Source of both quotes What is the strongest magnetic field possible? Is there a limit? Answers provided by Dr. Christopher S. Baird
In theory it could happen, but creating the field is going to cause catastrophic events that make your experiment moot.
Edit to respond to comment
So if I understand this correctly, technically you could accomplish this in some sense, but you would already be dead by the magnetic forces required to accomplish it? — Cazadorro about 8 hours ago
The person would probably die when the machine exploded. As I understand it, the magnetic force required would not just rip the iron out of your body it would destroy the entire cell structure.
If you wanted to take out your kitchen sink, and the plumber used 1000 pounds of TNT, yes your sink would no longer be in the kitchen, and the kitchen would no longer be in the house, and your house and the neighbors houses would no longer be houses, and if you ever found your kitchen sink it would no longer be a sink.
This question was discussed by Kyle Hill in his early video on the scene in Days of Future Past in which Magneto rips out iron from the security guard. He begins by noting that the large majority of a person's iron is bound in hemoglobin, and nearly all of the rest in proteins in the spleen, bone marrow, and liver.
Iron bound in hemoglobin is somewhere between weakly diamagnetic and weakly paramagnetic. Solid iron is one of the most magnetic materials — hence the name of that category being ferromagnetic. There's 9-10 orders of magnitude difference between how responsive bound iron is to a magnetic field and how responsive solid iron is. Additionally, you'd have to output a magnetic field capable of overpowering the covalent bonds. I'm sure you can already see why this is going to be difficult.
To put actual numbers to this, Kyle poses the following reference points:
- 1T: Nothing. This is your average refrigerator magnet. Enough to wipe his credit cards, maybe.
- 8T: Enough that if your target moves, he might have a sensation of metal taste in his mouth, see flashes of light, or feel weird on his legs. This has nothing to do with iron; rather, the magnetic field induces an electric current in the target, which stimulates his nerves.
- 16T: Scientists with way too much time on their hands have experimental evidence that frogs can be levitated at this field strength, and still live to croak the tale. The security guard is still tasting metal and seeing stars.
- 50T: Probably enough to levitate the guard off the ground.
- 100T: Either he'll die immediately of cardiac arrest (assuming the mental shock from everything else didn't already) from the magnetic field inducing a strong enough current to stop his heart, or he'll die later of DNA mutations as the magnetic field interacts with it on a molecular level.

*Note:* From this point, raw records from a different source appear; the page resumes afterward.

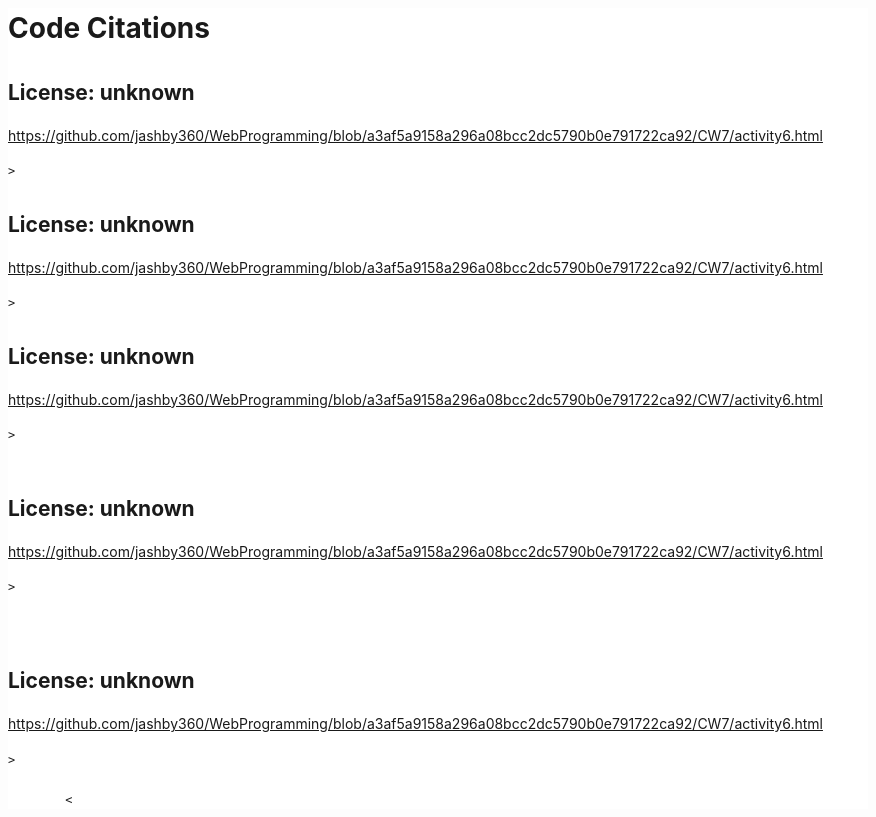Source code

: # Code Citations

## License: unknown
https://github.com/jashby360/WebProgramming/blob/a3af5a9158a296a08bcc2dc5790b0e791722ca92/CW7/activity6.html

```
>
```


## License: unknown
https://github.com/jashby360/WebProgramming/blob/a3af5a9158a296a08bcc2dc5790b0e791722ca92/CW7/activity6.html

```
>

```


## License: unknown
https://github.com/jashby360/WebProgramming/blob/a3af5a9158a296a08bcc2dc5790b0e791722ca92/CW7/activity6.html

```
>


```


## License: unknown
https://github.com/jashby360/WebProgramming/blob/a3af5a9158a296a08bcc2dc5790b0e791722ca92/CW7/activity6.html

```
>

       
```


## License: unknown
https://github.com/jashby360/WebProgramming/blob/a3af5a9158a296a08bcc2dc5790b0e791722ca92/CW7/activity6.html

```
>

        <
```
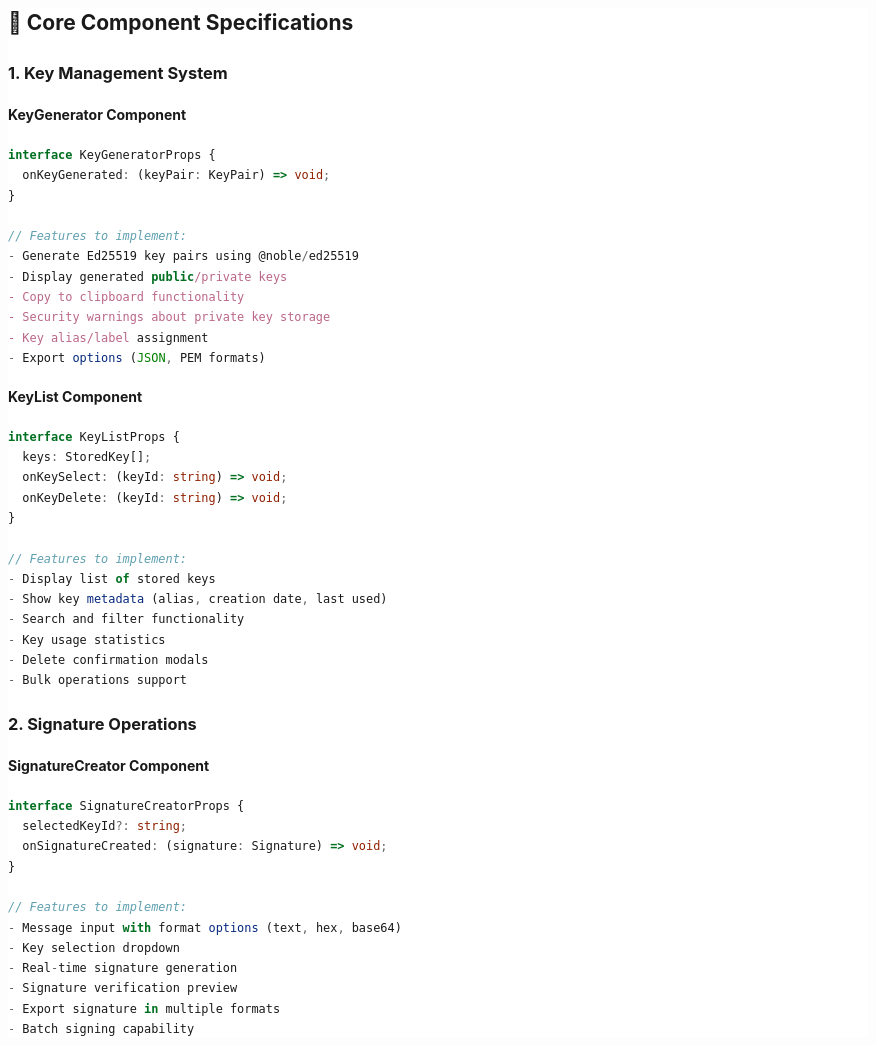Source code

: ## 🔧 Core Component Specifications

### 1. Key Management System

#### KeyGenerator Component

```typescript
interface KeyGeneratorProps {
  onKeyGenerated: (keyPair: KeyPair) => void;
}

// Features to implement:
- Generate Ed25519 key pairs using @noble/ed25519
- Display generated public/private keys
- Copy to clipboard functionality
- Security warnings about private key storage
- Key alias/label assignment
- Export options (JSON, PEM formats)
```

#### KeyList Component

```typescript
interface KeyListProps {
  keys: StoredKey[];
  onKeySelect: (keyId: string) => void;
  onKeyDelete: (keyId: string) => void;
}

// Features to implement:
- Display list of stored keys
- Show key metadata (alias, creation date, last used)
- Search and filter functionality
- Key usage statistics
- Delete confirmation modals
- Bulk operations support
```

### 2. Signature Operations

#### SignatureCreator Component

```typescript
interface SignatureCreatorProps {
  selectedKeyId?: string;
  onSignatureCreated: (signature: Signature) => void;
}

// Features to implement:
- Message input with format options (text, hex, base64)
- Key selection dropdown
- Real-time signature generation
- Signature verification preview
- Export signature in multiple formats
- Batch signing capability
```

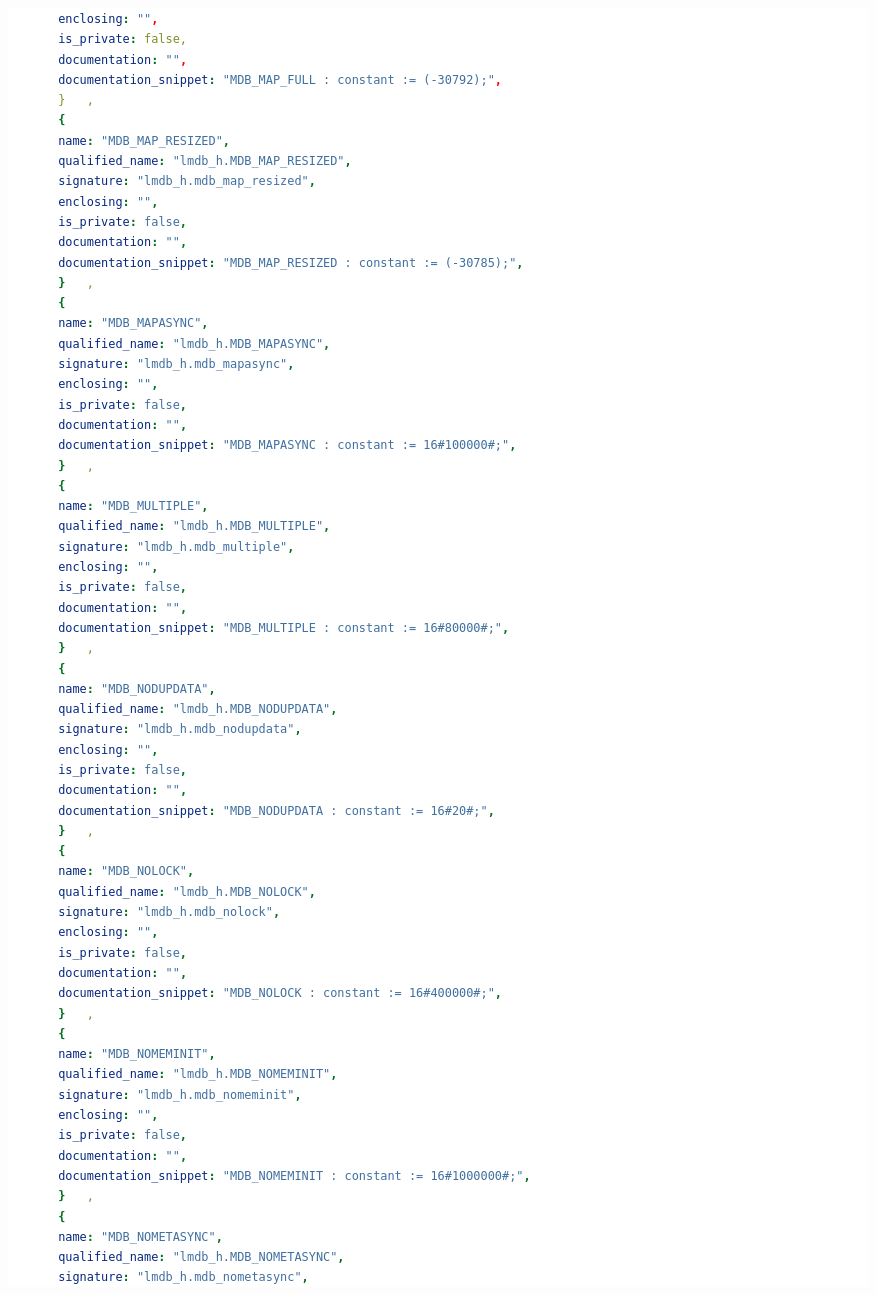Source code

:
 ```yaml
       enclosing: "",
       is_private: false,
       documentation: "",
       documentation_snippet: "MDB_MAP_FULL : constant := (-30792);",
       }   ,
       {
       name: "MDB_MAP_RESIZED",
       qualified_name: "lmdb_h.MDB_MAP_RESIZED",
       signature: "lmdb_h.mdb_map_resized",
       enclosing: "",
       is_private: false,
       documentation: "",
       documentation_snippet: "MDB_MAP_RESIZED : constant := (-30785);",
       }   ,
       {
       name: "MDB_MAPASYNC",
       qualified_name: "lmdb_h.MDB_MAPASYNC",
       signature: "lmdb_h.mdb_mapasync",
       enclosing: "",
       is_private: false,
       documentation: "",
       documentation_snippet: "MDB_MAPASYNC : constant := 16#100000#;",
       }   ,
       {
       name: "MDB_MULTIPLE",
       qualified_name: "lmdb_h.MDB_MULTIPLE",
       signature: "lmdb_h.mdb_multiple",
       enclosing: "",
       is_private: false,
       documentation: "",
       documentation_snippet: "MDB_MULTIPLE : constant := 16#80000#;",
       }   ,
       {
       name: "MDB_NODUPDATA",
       qualified_name: "lmdb_h.MDB_NODUPDATA",
       signature: "lmdb_h.mdb_nodupdata",
       enclosing: "",
       is_private: false,
       documentation: "",
       documentation_snippet: "MDB_NODUPDATA : constant := 16#20#;",
       }   ,
       {
       name: "MDB_NOLOCK",
       qualified_name: "lmdb_h.MDB_NOLOCK",
       signature: "lmdb_h.mdb_nolock",
       enclosing: "",
       is_private: false,
       documentation: "",
       documentation_snippet: "MDB_NOLOCK : constant := 16#400000#;",
       }   ,
       {
       name: "MDB_NOMEMINIT",
       qualified_name: "lmdb_h.MDB_NOMEMINIT",
       signature: "lmdb_h.mdb_nomeminit",
       enclosing: "",
       is_private: false,
       documentation: "",
       documentation_snippet: "MDB_NOMEMINIT : constant := 16#1000000#;",
       }   ,
       {
       name: "MDB_NOMETASYNC",
       qualified_name: "lmdb_h.MDB_NOMETASYNC",
       signature: "lmdb_h.mdb_nometasync",
```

- 10kT: Yes, kiloTeslas. That's enough to unwind his DNA.
- 100kT: The atoms in his body are so deformed that instead of being fuzzy spheres, the electron clouds are stretched into oblong ellipsoids. Chemistry doesn't work properly anymore. The iron is still covalently bonded to his hemoglobin, but if your target is somehow still alive by this point, he's dead now.
- 1.0MT: At 1 million Teslas, your target is no longer a human, not even a human corpse. It's more like a levitating blob of organic mush. The blob separates into a few smaller blobs, differentiated by subtle molecular differences in how they respond to magnetic fields (Kyle skips over the details, but I'm going to appeal to molecular orbital theory I think to explain this one.)
- 10MT: Finally the magnetic field can overcome the covalent bonds and rip the iron out of the now-blobified former human. For reference, this is roughly the magnetic field outputted by a neutron star; everyone within a few hundred kilometers is at best dead and at worst similarly blobified (probably Magneto included).
I haven't even gotten into the fallout of this; Kyle doesn't discuss things like the magnetic field interacting with the electric grid, or causing an EMP shockwave, or possibly messing with LEO satellites. Even if you're far enough away to survive, your credit cards are still wiped. Californians might survive, but they'll be seeing stars and tasting iron.
TLDR: Technically it's possible, but you'd need a homemade neutron star to pull it off. Also, it has a seriously large area of effect.